Studies suggest that the endocannabinoid system plays a role in neuroprotection and the regulation of the immune system. Regulating immune cells through, “proliferation and apoptosis” (Endocannabinoids and immune regulation), harmful, non-functional cells (such as malignant cancer cells) are reduced while functioning cells are increased. Similarly, receptors of the endocannabinoid system have been shown to play a role in the regulation of inflammation in both the CNS and peripheral systems. In terms of metabolism, receptors in the gastrointestinal tract as well as the hypothalamic nuclei have shown a direct relationship to hunger and satiety signals. Additionally, receptors found in liver and adipose tissue correlate to the formation and reduction of fat. Potential manipulation of such receptors may open up the possibility of treatments for dietary conditions such as eating disorders or obesity. Cannabinoid receptors found in the cardiovascular system have been found to play a role in vasorelaxation and vasoconstriction leading to potential targets to confront issues such as hypertension. With relation to the central nervous system, the area of most concentrated cannabinoid receptors, the endocannabinoid system has a hand in many foundational human activities such as, “pain reduction, motor regulation, learning/memory, and reward”.



Given the widespread distribution of receptors in the ECS, it’s not improbable that many different disorders can result from an imbalance in this system. These imbalances may be congenital or acquired. If it’s a deficit originating from birth, it’s possible that genetically-susceptible individuals might produce inadequate endocannabinoids, or that their degradation happens too quickly. The same deficits might be acquired through injury or infection, or potentially nutritional imbalances.

Dr. Ethan Russo, a prominent and well-published cannabinoid researcher, has written a detailed description of the endocannabinoid system, results of a and its efficacy for human health:
“The analgesic and palliative effects of the cannabis and cannabinoid preparation have been amply reported over the past generation. In essence, the effects result from a combination of receptor and non-receptor mediated mechanisms. THC and other cannabinoids exert many actions through cannabinoid receptors, G-protein coupled membrane receptors that are extremely densely represented in central, spinal, and peripheral nociceptive pathways.”

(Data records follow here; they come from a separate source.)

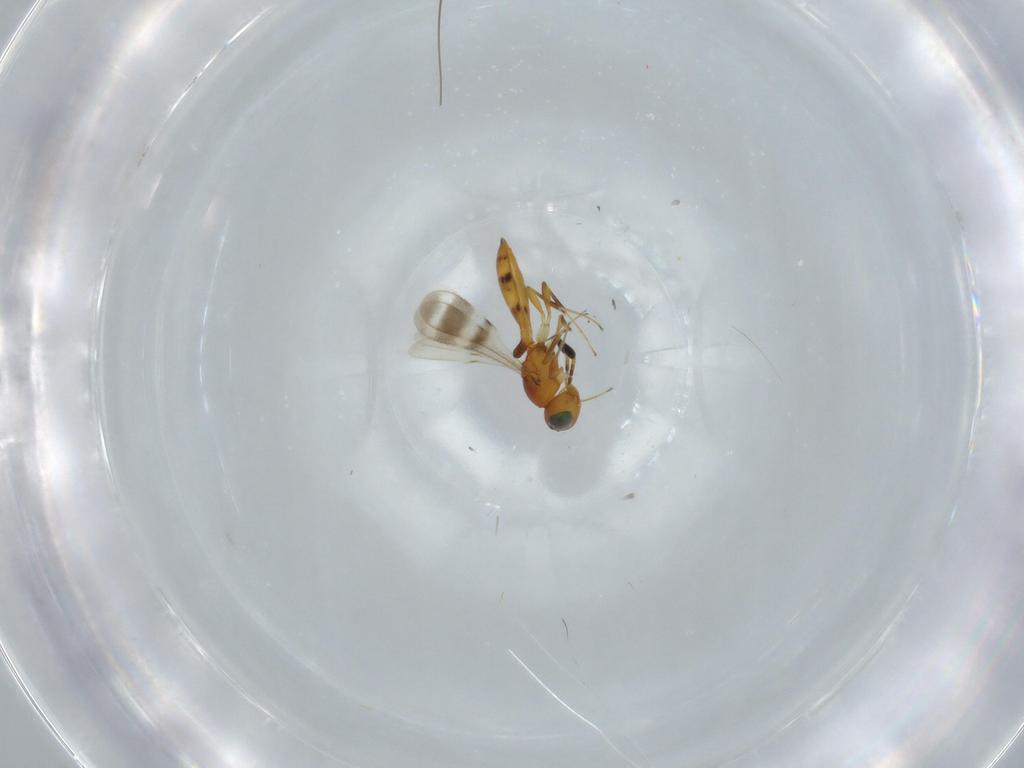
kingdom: Animalia
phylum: Arthropoda
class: Insecta
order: Hymenoptera
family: Scelionidae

“Endogenous cannabinoids (endocannabinoids) even regulate integrative pain structures such as the periaqueductal gray matter. The endocannabinoid system also interacts in numerous ways with the endogenous opioid and vanillio systems that can modulate analgesia and with a myriad of other neurotransmitter systems such as the serotonergic, dopaminergic, glutamatergic, etc, pertinent to pain. [Russo] has suggested that a clinical endocannabinoid deficiency may underlie the pathogenesis of migraine, fibromyalgia, idiopathic bowel syndrome, and numerous other painful conditions that defy modern pathophysiological explanation or adequate treatment.”

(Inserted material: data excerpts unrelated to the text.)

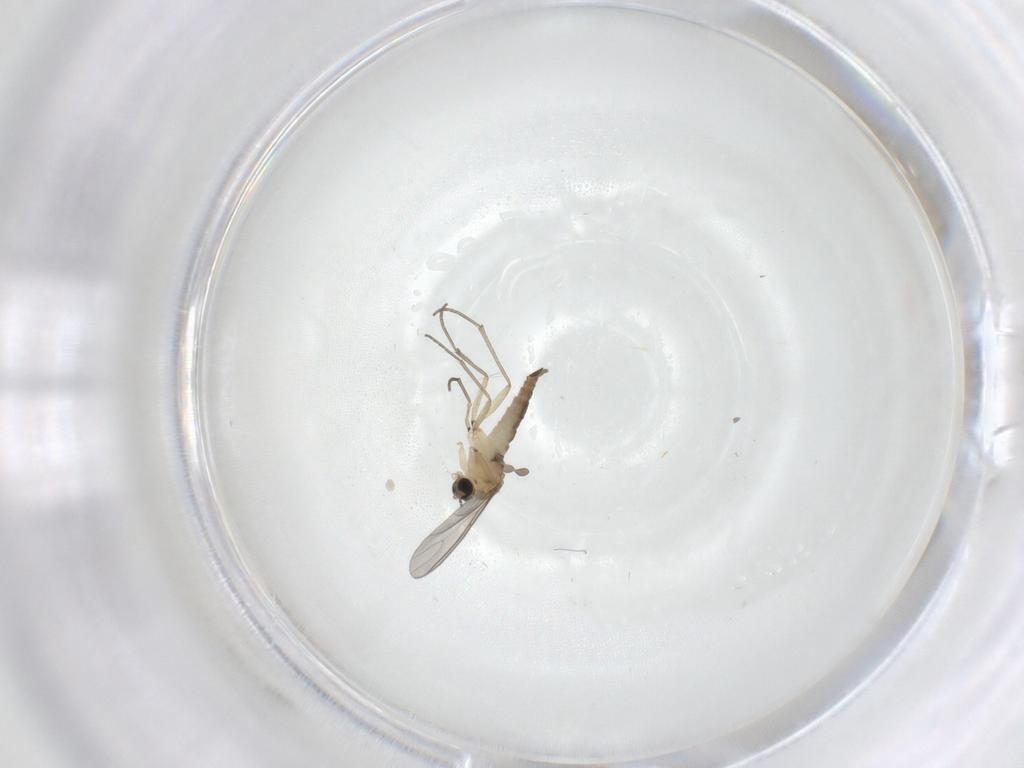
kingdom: Animalia
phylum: Arthropoda
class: Insecta
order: Diptera
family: Sciaridae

“Furthermore, researchers Steele Clarke Smith and Mark S. Wagner referenced Dr. Russo’s thoughts on why CBD has such a widespread mechanism of action across the body in their 2014 paper (Russo 2004):
“Dr. Russo understood that each neurotransmitter system can have pathological conditions caused by a deficiency: Alzheimer’s dementia attributed to loss of acetylcholine activity, parkinsonism due to dopamine deficiency, depression associated with lowered levels of serotonin, etc.

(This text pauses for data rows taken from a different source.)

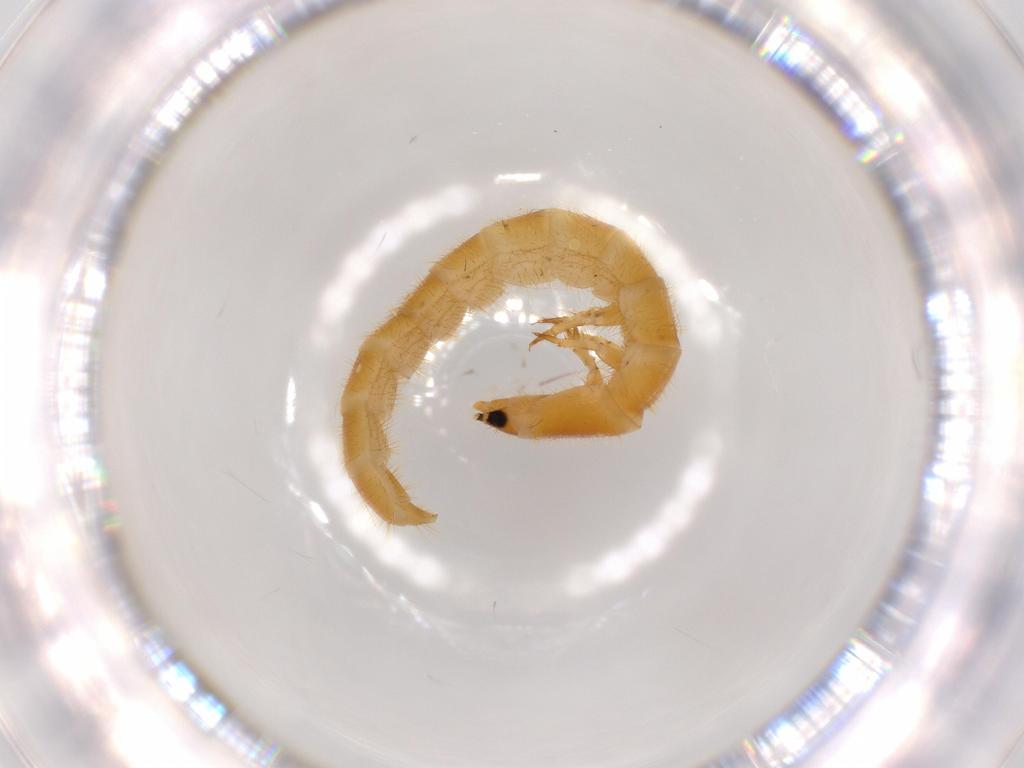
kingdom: Animalia
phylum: Arthropoda
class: Insecta
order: Coleoptera
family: Phengodidae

Thus, he reasoned, should this be any different in the endocannabinoid system, where the endocannabinoid receptors are especially dense? Could an endocannabinoid deficiency – either congenital or acquired – explain the pathophysioloogy of these elusive conditions?”
This seems to be the general tenet underlying the unparalleled therapeutic diversity of CBD and other cannabinoids, and why supplementation with exogenous cannabinoids may help correct imbalances resulting from an endocannabinoid deficiency.